In a similar vein to AWS, Hadoop and its complementary suite of products have evolved to meet users' needs.

If I look back over the past five years, though, perhaps the biggest change is under the hood. That is, Hadoop introduced YARN in version 2.0 and enhanced it in version 3.0. From the 2.7 release notes:

The fundamental idea of YARN is to split up the functionalities of resource management and job scheduling/monitoring into separate daemons. The idea is to have a global ResourceManager (RM) and per-application ApplicationMaster (AM). An application is either a single job or a directed acyclic graph (DAG) of jobs.

Perhaps John and Jane Q. Analyst didn't notice this, but make no mistake: this was a big architectural change designed to handle increasingly large and complex streams of data.

Simon says: The Hadoop world is still shaking out.

As for the future of Hadoop, it still seems misty to borrow a word from Haifeng Li. The landscape is littered with a confusing array of complementary products: Tez, Pig, Hive, Impala, Kudu, Accumulo, Flume, Sqoop, Falcon, Samza, etc.

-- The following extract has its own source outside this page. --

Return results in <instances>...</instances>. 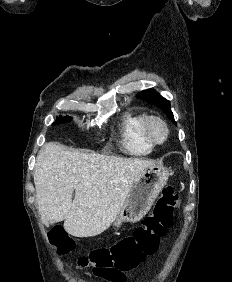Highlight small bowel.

By the time this post sees the light of day, I'm sure that a few more projects will have entered the fray. Unlike Amazon's AWS, the open-source nature of Hadoop means that just about anyone can create a new project or utility designed to extend its capabilities. This is concurrently very democratic and very confusing. As executives at HortonWorks know, however, making money in this environment is easier said than done.